I’m definitely not saying people should go around randomly changing fingerprinting protections/targets if they don’t have a reason to - but I feel like there are plenty of legitimate cases where changing the prefs I mentioned can be beneficial.

It’s also worth taking into account that users already can configure these prefs and plenty of others on their own accord anyways, so all not making these available via policies is doing is hurting organizations who likely have legitimate, carefully considered uses for them…

While I respect that end users should have complete control over their software, I think making settings that are more likely to cause harm than help people is detrimental. The customization points for these sorts of behaviors should really be buried so they are possible to use, but difficult to use...

Due to the reasons I outlined above, I still don't really understand how the specific prefs I mentioned are causing harm.

I also want to empathize that I don’t think simply allowing preferences to be configured is the same as recommending or endorsing them. Would it not be feasible to just add some kind of Use at your own discretion warning for prefs like this if needed?

These preferences you're referencing, as well as RFP, can be set by an end user and they can even be configured by an autoconfig script, so I don't think they need to be exposed via the policy engine.

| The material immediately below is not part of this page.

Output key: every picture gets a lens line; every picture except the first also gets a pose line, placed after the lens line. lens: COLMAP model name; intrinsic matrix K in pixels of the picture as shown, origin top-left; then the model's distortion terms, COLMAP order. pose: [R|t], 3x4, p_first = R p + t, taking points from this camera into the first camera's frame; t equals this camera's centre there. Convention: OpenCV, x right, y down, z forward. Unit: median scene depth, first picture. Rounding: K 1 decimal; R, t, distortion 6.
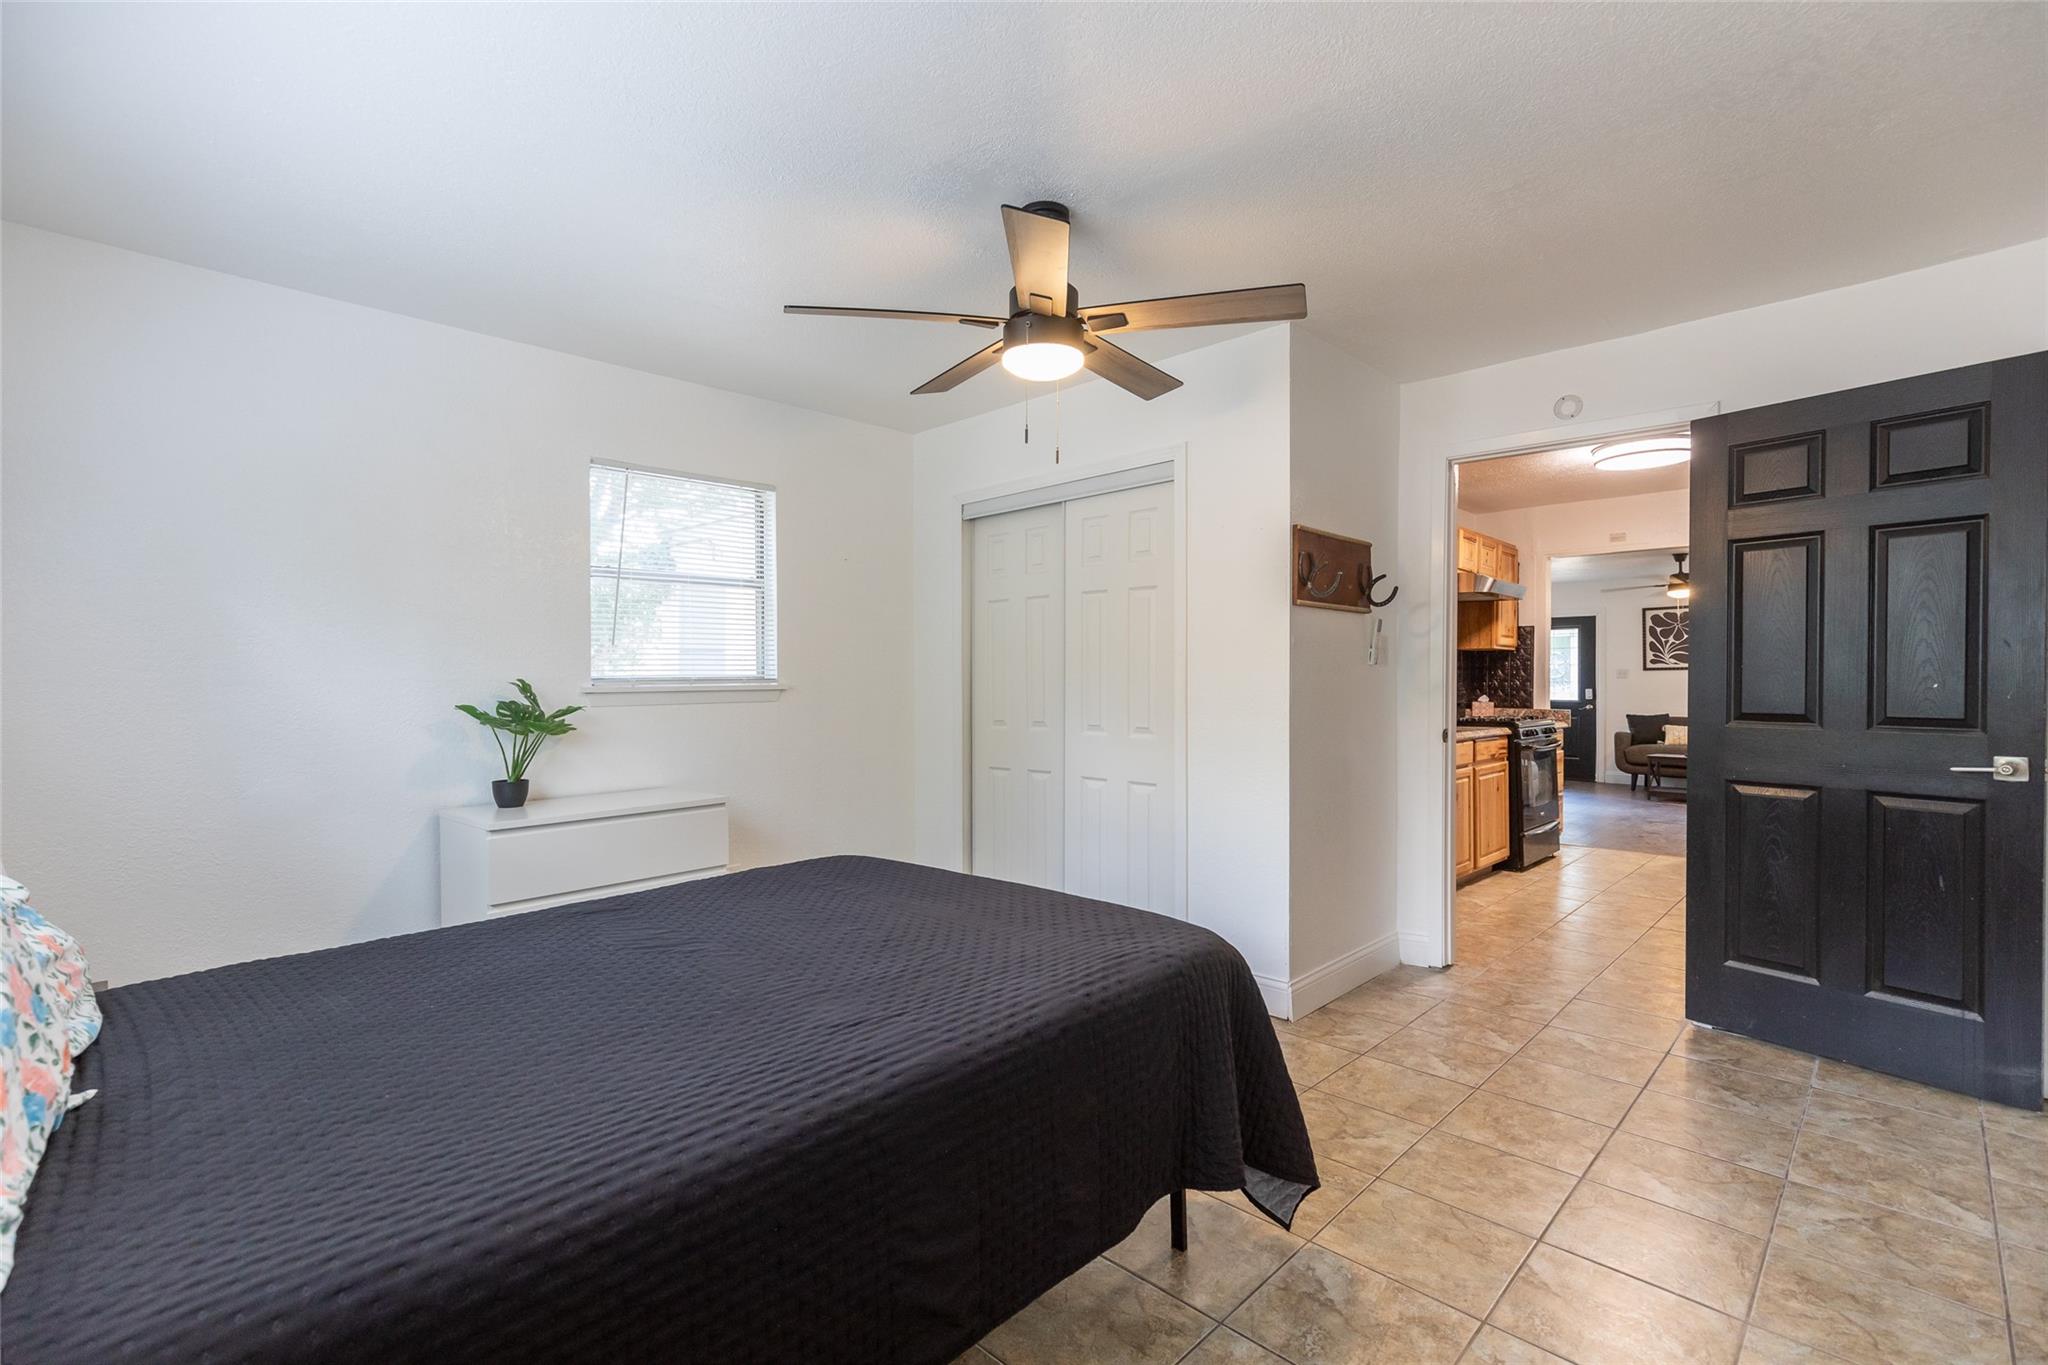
lens RADIAL K [[917.2, 0, 1013.7], [0, 917.2, 686.5], [0, 0, 1]] dist [0.003287, 0.001595]
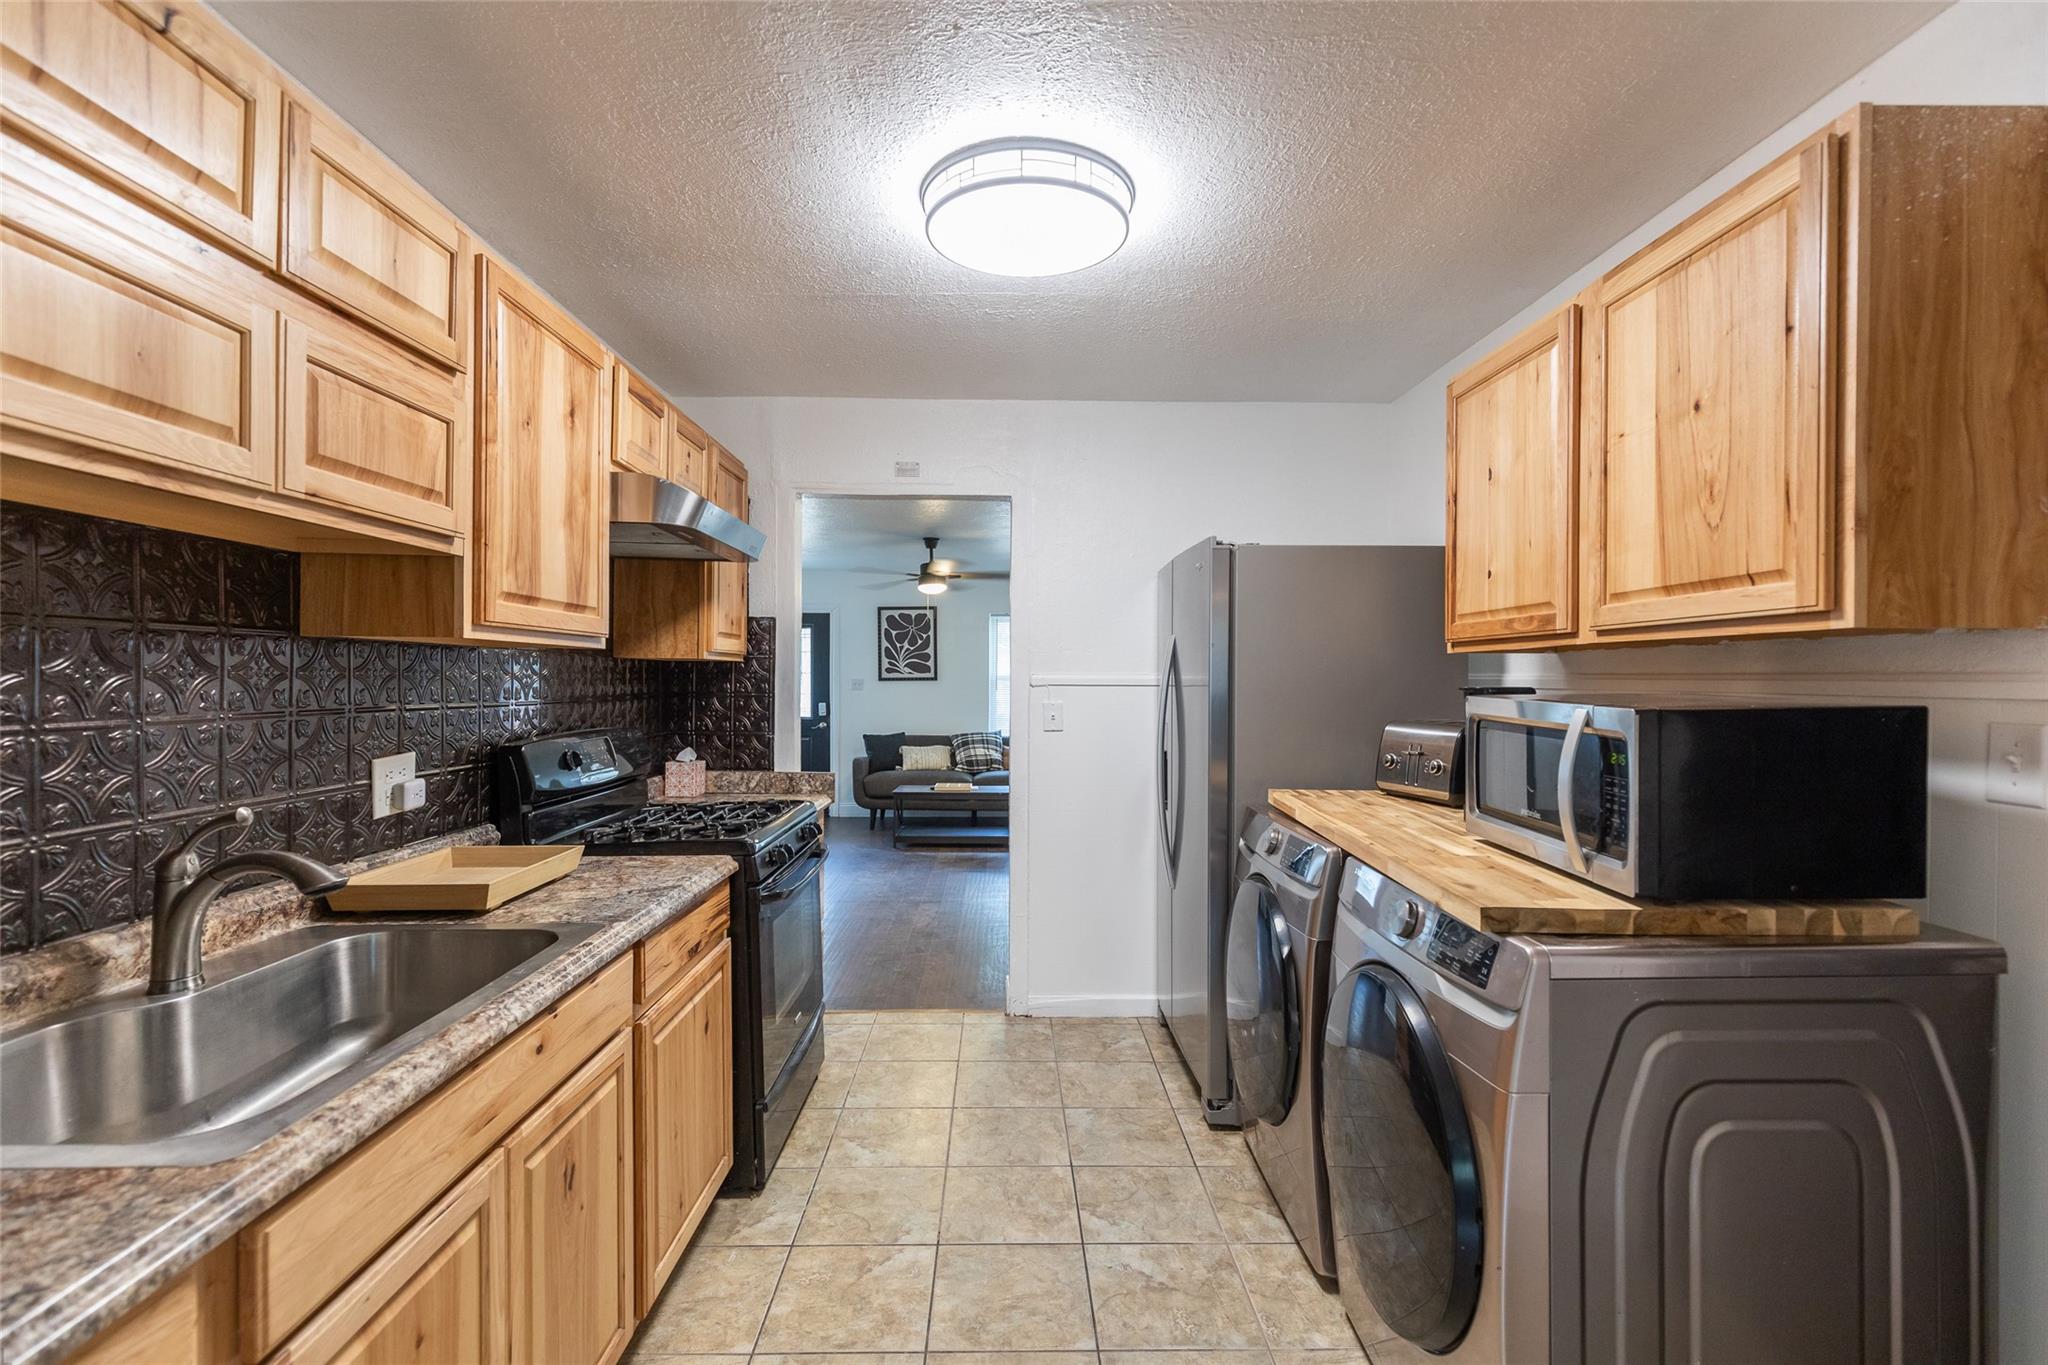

My understanding (based on what I’ve observed from @mkaply & others, please correct me if I’m wrong…) is that using autoconfig is generally recommended against nowadays in favor of policies. Policies are also far easier to deploy and maintain, and even more secure in some cases (For instance, to use autoconfig on macOS, you have to directly edit Firefox’s application contents - meaning you might have to grant your terminal or other software the permission to manage other applications… not exactly ideal for security reasons and this alone means it isn’t really an option for some organizations…).

@tomrittervg Thanks again to both you and @mkaply for taking the time to discuss and consider this, and I look forward to hearing your thoughts.

[tomrittervg]

Flattery will get you everywhere you know ;)

That also surprises me to hear. For similar reasons asprivacy.resistFingerprinting.letterboxing, I'm not really sure how these could cause breakage, due to the nature of the protection?

I don't think they would, no, I was referring to the general policy of "We don't recommend doing the thing that makes these relevant, so exposing them is tacitly encouraging use.

My understanding is that out of the box, every user/browser is already uniquely identifiable in some way, no? So, don’t you think it’d be better for users to at least have some protections vs. none at all? Is it really making matters worse?

No not necessarily. Many people, probably more than half, are - but some non-negligible percentage of people definitely share a fingerprint, especially when you limit the fingerprint-calculation to the parameters used by e.g. Sift Science or Akamai.

For instance, if my monitor is an obscure size/resolution...

As a nit I would say an obscure size/resolution is not likely to be fixed by letterboxing, but an unusual taskbar/dock height might be. Regardless I understand your point.

Ultimately, I still feel that allowing policies to control all the prefs you've mentioned is more likely to cause problems than help people, but if someone is actually using the policy engine, they are ten times or more likely to be intelligently address those problems if they arise than people randomly setting about:config prefs. Additionally, we have already acceded the greatest footgun of them all - the ability to add FPP overrides. (Which is necessarily if we want to allow people to remove overrides.)

I don't know if we have the ability to put a warning in the description, or if it's something we try not to do.